The French president met with tech companies to discuss policies that could encourage more Europeans firms to scale.
Emmanuel Macron is pushing hard for European tech champions again.
Speaking at an event this week, the French president said he hopes to see 10 European tech companies valued at €100bn by 2030.
Macron was meeting with a group called Scale-Up Europe at the Elysée Palace to discuss the group’s report, which includes 21 recommendations to help support Europe’s start-up ecosystem. Stripe, N26 and Bolt were among the companies supporting the initiative.
Macron said during the event that France would provide more accommodating regulation to help European tech companies to prosper.
The French president has spoken frequently during his term about fostering France’s tech sector, including a pledge in 2019 to incentivise €5bn in institutional investor cash to flow into the country’s start-up scene and making changes to stock options last year.
France will take on the mantle of the EU Council presidency in January, where it will lead and steer regulatory discussions around dozens of European policy issues including those for businesses, start-ups and SMEs.
Some of the recommendations from Scale-Up that Macron said he would take on board include devising a new EU work visa for tech workers to enter the bloc and plotting out new rules to greater incentivise private investors to invest in young start-ups.
There is a push in many European circles to shore up the continent’s industries, such as tech, and to reduce reliance on US partners and investors.
“There is no sovereignty without local champions. The first sovereignty is industrial, business-related. The second one is regulation and the two go together. Without regulation, there are no standards,” Macron said.

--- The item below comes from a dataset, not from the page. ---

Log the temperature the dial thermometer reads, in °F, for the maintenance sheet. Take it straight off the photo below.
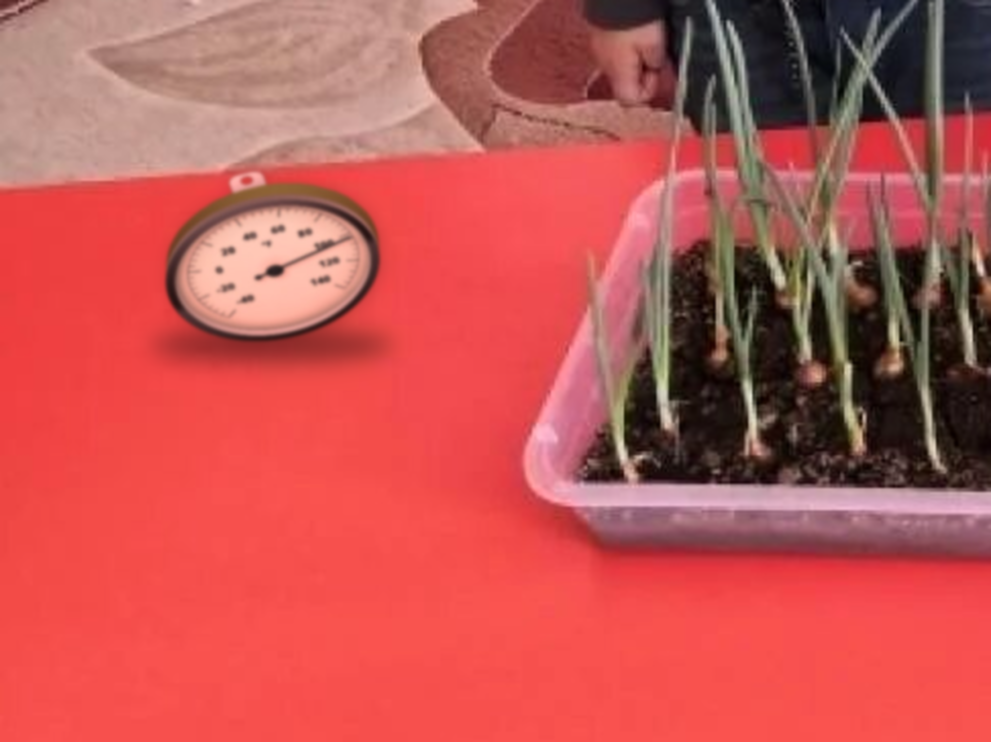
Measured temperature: 100 °F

European policymakers regularly come in for scrutiny around existing regulations for start-ups, with calls for loosening up frameworks around taxes or share options to improve the environment for investment and hiring.
Last week Stripe CEO Patrick Collison published a letter on Twitter to defend Europe’s standing in tech but also to call for greater policy support.
“If governments across the region focus on unlocking the unparalleled ingenuity of European innovators, I believe that there is no limit to what we can achieve,” he wrote.